It was a classic career path, but with a twist: after spending six years at a midsize CPA firm, John Doherty left to become the controller of a regional bank. From there, he moved on to a division of John Hancock, where he was director of financial reporting. That positioned him to advance in corporate finance to, well, almost anywhere. Yet after a mere six months at Hancock, he leapt at an opportunity to go back to his old CPA firm.
A significant jump in salary was one factor. So was the chance to enjoy more-flexible work hours, a greater diversity of work, and the satisfaction of contributing to revenue rather than overhead. “Working at a company, you’re constantly watching the bottom line. The stresses of working at a CPA firm relate to client satisfaction, which is easier to manage for me,” says Doherty.
All over the country similar scenes are playing out as accounting firms large and small sweeten the pot in order to lure or retain employees. The Big Four have doubled their assurance staffs in the past five years and are expected to nearly double them again in the next five, thanks largely to Section 404 of Sarbanes-Oxley. Smaller accounting firms, their client rosters expanding thanks to new rules on auditor independence, are also upping the ante. Add to that a precipitous plunge in the number of accounting degrees granted in the late 1990s and disaffection with corporate finance jobs, and suddenly the labor pool is roiled by a perfect storm, one that CFOs readily admit is difficult to navigate.
Nearly half of the CFOs surveyed in late 2005 (see “How CFOs Confront the War for Accounting Talent” at the end of this article) say that it is somewhat or very difficult to hire qualified finance staff. “It’s an extremely competitive hiring environment today,” says Craig Nickerson, CFO of Dynetech Corp., a privately held business-process outsourcer based in Orlando. After a five-month search, he recently hired a senior staff accountant away from Deloitte & Touche but is still looking for an accounting manager for his 33-person finance team, a position the company expected to fill this spring.

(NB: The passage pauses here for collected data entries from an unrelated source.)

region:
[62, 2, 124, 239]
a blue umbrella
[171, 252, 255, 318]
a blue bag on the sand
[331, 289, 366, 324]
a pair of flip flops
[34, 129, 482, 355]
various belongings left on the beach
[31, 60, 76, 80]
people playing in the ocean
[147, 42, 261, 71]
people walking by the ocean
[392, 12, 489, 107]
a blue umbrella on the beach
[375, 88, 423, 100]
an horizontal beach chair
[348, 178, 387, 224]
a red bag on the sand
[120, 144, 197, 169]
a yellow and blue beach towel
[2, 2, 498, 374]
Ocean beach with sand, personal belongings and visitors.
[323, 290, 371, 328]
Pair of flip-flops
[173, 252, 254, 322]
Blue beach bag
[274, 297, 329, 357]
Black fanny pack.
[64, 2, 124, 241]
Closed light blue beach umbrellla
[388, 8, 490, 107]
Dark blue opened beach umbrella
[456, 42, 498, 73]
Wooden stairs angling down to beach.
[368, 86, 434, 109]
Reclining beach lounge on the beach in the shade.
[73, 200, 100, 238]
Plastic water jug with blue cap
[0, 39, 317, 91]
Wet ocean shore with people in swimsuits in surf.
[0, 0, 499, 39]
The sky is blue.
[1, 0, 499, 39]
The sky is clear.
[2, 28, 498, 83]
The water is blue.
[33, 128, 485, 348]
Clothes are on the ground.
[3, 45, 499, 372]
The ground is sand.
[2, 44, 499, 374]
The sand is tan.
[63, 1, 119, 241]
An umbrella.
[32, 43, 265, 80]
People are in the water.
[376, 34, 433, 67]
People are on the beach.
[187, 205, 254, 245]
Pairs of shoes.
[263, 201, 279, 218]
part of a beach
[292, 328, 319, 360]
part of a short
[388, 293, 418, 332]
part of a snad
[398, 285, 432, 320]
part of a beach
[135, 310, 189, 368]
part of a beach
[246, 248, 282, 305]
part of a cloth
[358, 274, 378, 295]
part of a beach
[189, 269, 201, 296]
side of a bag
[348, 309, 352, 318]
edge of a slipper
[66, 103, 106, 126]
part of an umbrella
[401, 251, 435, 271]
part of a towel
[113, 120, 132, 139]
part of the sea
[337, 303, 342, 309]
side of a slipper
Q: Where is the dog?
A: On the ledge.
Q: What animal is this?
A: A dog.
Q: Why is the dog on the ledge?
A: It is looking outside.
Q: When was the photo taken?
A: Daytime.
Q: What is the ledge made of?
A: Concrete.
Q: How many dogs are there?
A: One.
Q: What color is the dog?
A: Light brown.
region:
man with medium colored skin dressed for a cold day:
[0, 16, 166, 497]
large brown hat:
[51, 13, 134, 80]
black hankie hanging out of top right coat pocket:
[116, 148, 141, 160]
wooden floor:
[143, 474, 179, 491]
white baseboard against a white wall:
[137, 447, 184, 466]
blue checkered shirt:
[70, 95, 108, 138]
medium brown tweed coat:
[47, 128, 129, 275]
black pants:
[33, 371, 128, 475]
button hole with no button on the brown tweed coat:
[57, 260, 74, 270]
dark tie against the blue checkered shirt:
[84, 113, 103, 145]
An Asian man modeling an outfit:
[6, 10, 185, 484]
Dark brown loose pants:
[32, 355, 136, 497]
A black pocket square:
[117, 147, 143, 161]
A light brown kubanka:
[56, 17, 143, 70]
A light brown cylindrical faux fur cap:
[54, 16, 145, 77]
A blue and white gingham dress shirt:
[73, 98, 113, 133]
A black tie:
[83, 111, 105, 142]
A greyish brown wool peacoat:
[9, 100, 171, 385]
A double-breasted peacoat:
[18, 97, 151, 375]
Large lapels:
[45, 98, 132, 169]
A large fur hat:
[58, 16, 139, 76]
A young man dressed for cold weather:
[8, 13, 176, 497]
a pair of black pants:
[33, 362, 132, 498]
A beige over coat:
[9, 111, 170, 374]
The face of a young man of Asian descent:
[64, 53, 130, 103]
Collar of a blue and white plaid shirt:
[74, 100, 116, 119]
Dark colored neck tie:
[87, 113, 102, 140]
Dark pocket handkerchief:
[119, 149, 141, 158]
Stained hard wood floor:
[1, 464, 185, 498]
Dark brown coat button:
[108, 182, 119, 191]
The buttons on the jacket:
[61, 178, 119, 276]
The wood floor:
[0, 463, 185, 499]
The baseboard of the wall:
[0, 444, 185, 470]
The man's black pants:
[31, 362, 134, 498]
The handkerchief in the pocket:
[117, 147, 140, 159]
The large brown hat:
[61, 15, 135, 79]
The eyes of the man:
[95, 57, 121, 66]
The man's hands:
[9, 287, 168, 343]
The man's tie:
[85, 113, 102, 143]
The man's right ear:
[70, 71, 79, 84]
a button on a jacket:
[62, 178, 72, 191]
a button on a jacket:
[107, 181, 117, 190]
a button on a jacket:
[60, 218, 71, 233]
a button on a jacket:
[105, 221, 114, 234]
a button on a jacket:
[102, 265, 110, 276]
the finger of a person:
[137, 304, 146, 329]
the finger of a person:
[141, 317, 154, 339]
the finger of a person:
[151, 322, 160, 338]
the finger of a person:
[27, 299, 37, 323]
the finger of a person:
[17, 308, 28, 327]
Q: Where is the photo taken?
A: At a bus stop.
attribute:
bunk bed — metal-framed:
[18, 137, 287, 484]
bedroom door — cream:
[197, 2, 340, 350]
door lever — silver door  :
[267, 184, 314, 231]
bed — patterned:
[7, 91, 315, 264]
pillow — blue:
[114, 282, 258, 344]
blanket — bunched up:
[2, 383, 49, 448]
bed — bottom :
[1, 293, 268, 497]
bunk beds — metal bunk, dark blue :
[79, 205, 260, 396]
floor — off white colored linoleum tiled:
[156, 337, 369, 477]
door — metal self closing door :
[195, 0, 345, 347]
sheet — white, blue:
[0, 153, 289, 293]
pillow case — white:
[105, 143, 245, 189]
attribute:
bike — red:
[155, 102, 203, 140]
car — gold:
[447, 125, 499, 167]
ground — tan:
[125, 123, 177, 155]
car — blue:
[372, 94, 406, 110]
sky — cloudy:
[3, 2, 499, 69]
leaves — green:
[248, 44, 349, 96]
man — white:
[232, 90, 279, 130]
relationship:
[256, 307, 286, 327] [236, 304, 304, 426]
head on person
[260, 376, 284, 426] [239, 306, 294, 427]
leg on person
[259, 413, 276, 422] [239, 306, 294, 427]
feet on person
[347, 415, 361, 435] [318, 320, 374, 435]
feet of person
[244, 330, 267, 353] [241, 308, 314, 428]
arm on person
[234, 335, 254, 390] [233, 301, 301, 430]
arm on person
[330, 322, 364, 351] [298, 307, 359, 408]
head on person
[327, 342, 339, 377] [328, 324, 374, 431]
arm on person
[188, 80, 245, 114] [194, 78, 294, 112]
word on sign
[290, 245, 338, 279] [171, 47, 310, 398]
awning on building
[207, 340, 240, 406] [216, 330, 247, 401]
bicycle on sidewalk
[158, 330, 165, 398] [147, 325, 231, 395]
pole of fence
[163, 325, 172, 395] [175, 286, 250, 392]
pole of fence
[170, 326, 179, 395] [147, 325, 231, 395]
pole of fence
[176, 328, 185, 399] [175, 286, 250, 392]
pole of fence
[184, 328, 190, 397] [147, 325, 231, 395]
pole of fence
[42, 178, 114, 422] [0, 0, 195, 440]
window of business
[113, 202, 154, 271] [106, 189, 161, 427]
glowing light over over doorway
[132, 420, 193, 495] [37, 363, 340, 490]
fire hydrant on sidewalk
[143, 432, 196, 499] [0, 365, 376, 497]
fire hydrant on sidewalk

Nickerson says competition has not only driven up CPA salaries by as much as 25 percent in the past several years, but now he must contend with public accounting firms that “provide signing bonuses and a lot of fluff benefits that they’ve never offered before.” And there is competition as well from other corporate finance departments. Dynetech had a 10 percent turnover rate among finance staff in 2005, about double its historic average, largely because people had better offers from other companies.
Even though enrollment in accounting programs has risen over the past few years, the demand for CPAs currently outstrips supply by as much as 20 percent, and relief appears to be a long way off. “We’ll have an incredible shortage of accountants for the next 10 to 15 years,” predicts Allan D. Koltin, president and CEO of PDI Global Inc., a Chicago-based consultancy for accounting and other professional firms.